Moving across the country, away from my family and my friends has given me the space to crash into so many feelings. Not things that were necessarily buried deep, but things that I could not face or deal with while in such close proximity to those who were part of the memory. I look in the mirror and say hey are you ok? It’s become a daily ritual. I don’t think we talk to ourselves enough. We demand things of ourselves yes, we put pressure on ourselves, we judge and feel sorry for ourselves, but how often do we say: whats up? How often do we check in and get real with ourselves? How often do we attempt to talk ourselves down? Living in New York I learned how to amp myself up. How to look in the mirror and demand myself to look sharp, to smile, and charm the shit out of whoever it was I was about to come in contact with. But never did I say, how the fuck are you and what is it exactly that you want and need out of today. I think it was because I was scared to slow down, being alone with your thoughts is horrifying. But once you take the initial jump, it’s refreshing as hell.

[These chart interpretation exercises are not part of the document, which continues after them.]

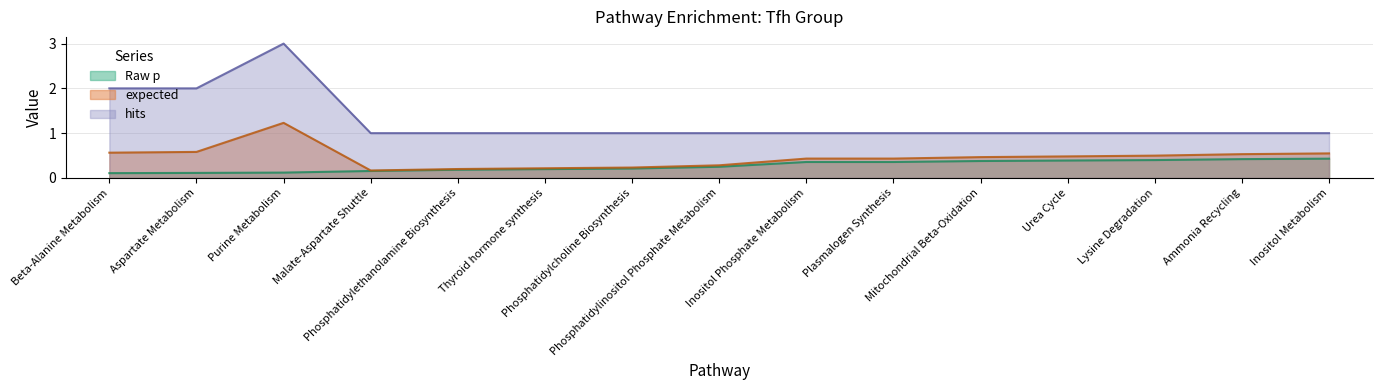

What is the maximum value shown in the chart?

3.0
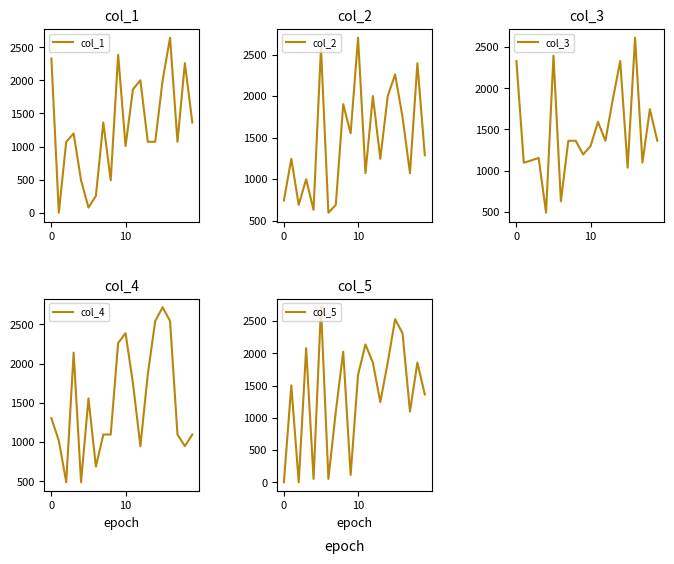

Count the number of categories in the chart.

20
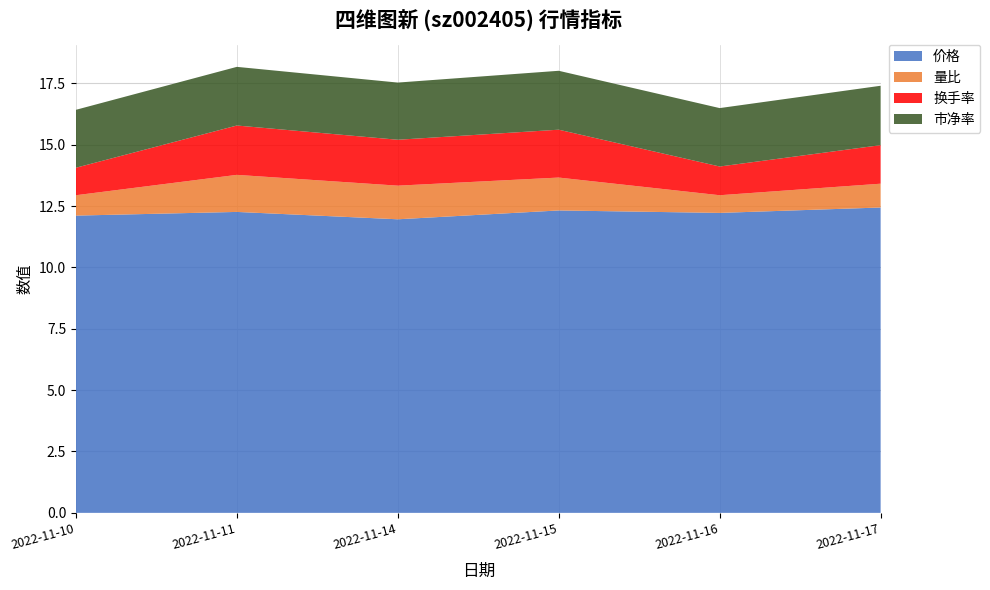

Reading right to left, list all the values displayed in this chart.

价格: 2022-11-17=12.4	2022-11-16=12.2	2022-11-15=12.3	2022-11-14=12.0	2022-11-11=12.3	2022-11-10=12.1
量比: 2022-11-17=1.0	2022-11-16=0.7	2022-11-15=1.3	2022-11-14=1.4	2022-11-11=1.5	2022-11-10=0.8
换手率: 2022-11-17=1.6	2022-11-16=1.2	2022-11-15=1.9	2022-11-14=1.9	2022-11-11=2.0	2022-11-10=1.1
市净率: 2022-11-17=2.4	2022-11-16=2.4	2022-11-15=2.4	2022-11-14=2.3	2022-11-11=2.4	2022-11-10=2.4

Today is a day that I usually dread. This month actually always proves to be the hardest of the year for me. I have for the past decade hated November. It marks to me the day that I woke up and no longer had my mom. Crazy isn’t it, how twenty four hours is all it takes. One day you’re planning for one thing, and the next…We as humans are in a constant state of change. Even if we fail to recognize it, or try and delay it, change is always happening. Time no matter how much you choose to ignore it will at some point demand your attention. I have tried to avoid the books that talk about grief, how to grief, what year one, two, three, mean. The thing is, the way you remember someone you love will change every time you think about them. Sometimes you will be brought to tears, sometimes you’ll find yourself laughing, and sometimes you will just feel empty. Empty in the way that only death can make you feel. Death and nostalgia. Those two things make me feel so eerily the same. It’s this feeling that sits in your stomach and clenches your throat. I suppose being nostalgic can often feel like dying or at least like you’re letting go of something that you will never get back again. No matter how hard you try what is dead is gone, and what has past is now nostalgia. How mind numbing. How frustrating. How have we not created a time machine yet? That’s all you can think in those moments. We as humans are really so helpless. Just like the planet we live on we are crashing through time and space, hoping not to hit anything that will end us before we are ready. But because we will never know when that might happen, we have to live.
It is such a strange concept to think back on this year and say: I learned to live. I have always been terrified of dying. I have carefully avoided getting too close to those I could fall madly in love with as friends and as lovers, because you see time and nature could take them away from me. But I think that’s selfish. I think it’s stupidity. It is definitely destructive. So though it isn’t yet time for resolutions there’s mine. To love without question, and look inside myself. To fall to nostalgia’s spell when it takes over my thoughts, but not allow it to blanket me and push me away from the present. You are always told not to forget your past, but I think what we should be told, is to respect our past and let it live inside us, but to always keep an extinguisher at a hand when it’s flames tickle us too harshly. Calling us back. You can’t go back, and I think that’s a good thing.